Colpiscono la fase Togliatti e il “problema dell’insurrezione”, spina nel fianco permanente della sinistra dalle due anime antitetiche, di cui una sempre contraria alla violenza e alla dittatura di qualsiasi colore, e l’altra più rivoluzionaria dove nascono i modi espressivi poi divenuti gergo delle Brigate Rosse. Colpisce altresì, per l’onestà divulgativa, l’intermezzo sulla nascita dell’uso comune del termine “intellettuale”, o meglio dell’intellettuale che deve necessariamente essere “engagé”, schierato politicamente, e dichiararsi antifascista, costume ancora oggi in voga a riprova che esiste un circolo vizioso di supremazia culturale dal quale la sinistra, definita “folcloristica”, non riesce o non vuole ancora uscire e che da decenni va a braccetto con “il partito ghetto”.

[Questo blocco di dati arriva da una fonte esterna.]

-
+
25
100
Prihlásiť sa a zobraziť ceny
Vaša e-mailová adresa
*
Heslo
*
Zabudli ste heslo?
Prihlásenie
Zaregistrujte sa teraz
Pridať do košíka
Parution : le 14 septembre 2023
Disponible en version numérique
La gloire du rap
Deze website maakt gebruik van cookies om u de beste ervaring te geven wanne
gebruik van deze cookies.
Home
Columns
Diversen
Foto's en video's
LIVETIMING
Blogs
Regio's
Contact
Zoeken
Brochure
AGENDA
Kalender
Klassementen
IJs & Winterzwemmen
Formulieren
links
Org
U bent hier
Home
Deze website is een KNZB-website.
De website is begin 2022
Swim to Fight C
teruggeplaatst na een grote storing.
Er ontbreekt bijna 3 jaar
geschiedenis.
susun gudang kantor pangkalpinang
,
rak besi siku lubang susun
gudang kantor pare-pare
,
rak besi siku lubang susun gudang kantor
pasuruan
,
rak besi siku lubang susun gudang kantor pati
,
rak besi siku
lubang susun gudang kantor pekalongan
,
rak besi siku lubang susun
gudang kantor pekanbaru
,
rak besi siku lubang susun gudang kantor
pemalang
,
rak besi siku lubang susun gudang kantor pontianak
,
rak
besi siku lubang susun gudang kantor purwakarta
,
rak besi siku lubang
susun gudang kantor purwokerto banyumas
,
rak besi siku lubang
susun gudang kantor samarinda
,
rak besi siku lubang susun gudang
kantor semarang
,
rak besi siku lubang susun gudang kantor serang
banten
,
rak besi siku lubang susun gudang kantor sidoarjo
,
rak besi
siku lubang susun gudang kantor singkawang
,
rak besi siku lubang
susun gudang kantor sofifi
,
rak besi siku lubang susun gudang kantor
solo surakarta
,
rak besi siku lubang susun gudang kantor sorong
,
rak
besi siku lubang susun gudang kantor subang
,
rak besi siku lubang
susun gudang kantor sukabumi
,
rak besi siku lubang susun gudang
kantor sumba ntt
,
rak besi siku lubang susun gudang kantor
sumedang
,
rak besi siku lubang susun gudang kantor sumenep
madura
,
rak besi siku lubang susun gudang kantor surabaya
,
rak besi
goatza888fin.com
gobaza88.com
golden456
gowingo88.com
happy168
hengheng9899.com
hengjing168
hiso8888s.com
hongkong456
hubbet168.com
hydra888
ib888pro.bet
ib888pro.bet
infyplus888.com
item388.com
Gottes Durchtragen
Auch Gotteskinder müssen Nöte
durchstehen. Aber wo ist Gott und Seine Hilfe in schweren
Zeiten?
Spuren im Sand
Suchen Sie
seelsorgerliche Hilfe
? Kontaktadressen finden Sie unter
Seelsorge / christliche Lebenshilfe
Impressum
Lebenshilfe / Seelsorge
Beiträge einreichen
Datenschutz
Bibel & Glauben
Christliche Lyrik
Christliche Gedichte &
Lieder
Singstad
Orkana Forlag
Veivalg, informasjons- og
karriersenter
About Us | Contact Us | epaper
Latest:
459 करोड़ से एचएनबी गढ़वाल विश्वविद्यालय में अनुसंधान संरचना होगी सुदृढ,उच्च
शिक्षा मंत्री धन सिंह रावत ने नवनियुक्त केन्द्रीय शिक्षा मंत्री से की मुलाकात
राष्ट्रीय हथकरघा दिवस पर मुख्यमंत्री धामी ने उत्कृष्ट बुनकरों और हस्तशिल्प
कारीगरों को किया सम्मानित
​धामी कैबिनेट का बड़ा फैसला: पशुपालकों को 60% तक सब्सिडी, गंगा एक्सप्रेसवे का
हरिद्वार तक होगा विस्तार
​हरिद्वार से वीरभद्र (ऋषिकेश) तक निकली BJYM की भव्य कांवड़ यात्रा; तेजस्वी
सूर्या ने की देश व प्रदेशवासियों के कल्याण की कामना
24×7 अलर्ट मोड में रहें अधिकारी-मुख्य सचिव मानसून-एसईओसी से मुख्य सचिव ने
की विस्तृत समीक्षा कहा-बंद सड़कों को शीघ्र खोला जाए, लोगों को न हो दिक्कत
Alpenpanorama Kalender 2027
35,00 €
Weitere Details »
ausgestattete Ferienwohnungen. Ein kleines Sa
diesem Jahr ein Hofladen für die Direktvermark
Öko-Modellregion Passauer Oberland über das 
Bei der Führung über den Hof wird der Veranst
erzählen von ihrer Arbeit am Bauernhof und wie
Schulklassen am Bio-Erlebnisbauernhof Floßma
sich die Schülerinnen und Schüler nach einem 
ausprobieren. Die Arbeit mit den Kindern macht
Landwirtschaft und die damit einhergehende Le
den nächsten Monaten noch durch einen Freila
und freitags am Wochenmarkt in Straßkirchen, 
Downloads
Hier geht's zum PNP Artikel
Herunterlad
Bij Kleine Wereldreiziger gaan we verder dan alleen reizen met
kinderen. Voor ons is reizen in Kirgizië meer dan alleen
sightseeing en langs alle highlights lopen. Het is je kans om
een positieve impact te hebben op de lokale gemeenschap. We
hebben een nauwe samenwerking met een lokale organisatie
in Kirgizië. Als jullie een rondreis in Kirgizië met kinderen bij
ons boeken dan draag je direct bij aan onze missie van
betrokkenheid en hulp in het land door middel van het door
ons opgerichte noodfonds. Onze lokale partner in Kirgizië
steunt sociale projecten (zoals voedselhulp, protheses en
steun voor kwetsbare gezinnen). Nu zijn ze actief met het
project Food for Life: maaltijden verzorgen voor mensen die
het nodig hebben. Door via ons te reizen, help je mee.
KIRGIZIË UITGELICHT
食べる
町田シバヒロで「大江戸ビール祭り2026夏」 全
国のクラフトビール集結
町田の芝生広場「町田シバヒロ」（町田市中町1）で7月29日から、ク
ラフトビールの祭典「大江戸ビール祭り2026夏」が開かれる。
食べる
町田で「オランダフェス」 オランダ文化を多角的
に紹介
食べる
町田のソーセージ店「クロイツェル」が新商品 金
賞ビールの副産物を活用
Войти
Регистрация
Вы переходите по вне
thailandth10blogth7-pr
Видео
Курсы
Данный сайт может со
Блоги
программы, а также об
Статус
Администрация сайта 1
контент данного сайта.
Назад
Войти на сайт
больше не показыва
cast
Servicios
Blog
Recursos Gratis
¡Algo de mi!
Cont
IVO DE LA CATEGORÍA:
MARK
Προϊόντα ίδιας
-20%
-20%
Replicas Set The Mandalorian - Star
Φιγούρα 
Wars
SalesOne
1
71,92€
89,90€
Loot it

Nero su bianco poi una grande verità: la Costituzione del ’48 “scritta metà in russo e metà in latino” come fonte di quel dialogo innaturale tra sinistra e cattolici che ancora avviluppa il progressismo riformista non solo della sinistra ma dell’Italia tutta e che, nemmeno quello, ha ancora trovato pace. C’è tanta carne al fuoco nel libro di Pombeni che, tuttavia, è un po’ spersonalizzato ma non noioso.
In questo lungo su e giù tra riformismo e massimalismo, non poteva mancare un capitolo sul massimalismo giudiziario che conquistò le piazze con Mani Pulite e il moralismo di cartapesta dell’Italia dei Valori, la vittoria di Silvio Berlusconi che segna il transito di lessico da “capitalisti” a “ricchi”, la fondazione del Partito Democratico veltroniano. Ed è nel rimestìo di questa crisi dell’eterno ritorno al punto di partenza che si fa strada il neo-giacobinismo grillino e apre la via, anzi la spalanca, a una ancor più profonda crisi della sinistra che a quel punto, matta e disperatissima, si schiera in difesa di ogni “diritto di nicchia trasformandolo in pilastro della civiltà”.
È qui che, solletica l’autore, accade l’irreparabile: in questa vacatio di sostanza e di contenuti è la sinistra che involontariamente apre la strada alla “società del rancore” partita dal Vaffa Day, della quale vediamo quotidianamente gli effetti nefasti nelle istituzioni e fuori. La conclusione, a cui ormai in molti sono già giunti, è che non ci siano più distinzioni tra destra e sinistra come le immaginavamo ed è questo il percorso di cui il libro è testimone, nonché il vero problema di riforma della sinistra che va avanti da un secolo ma che, tra partiti sciolti, chiusi e rifondati, diaspore, rottamati e rottamatori, ancora non riesce a trovare la quadra.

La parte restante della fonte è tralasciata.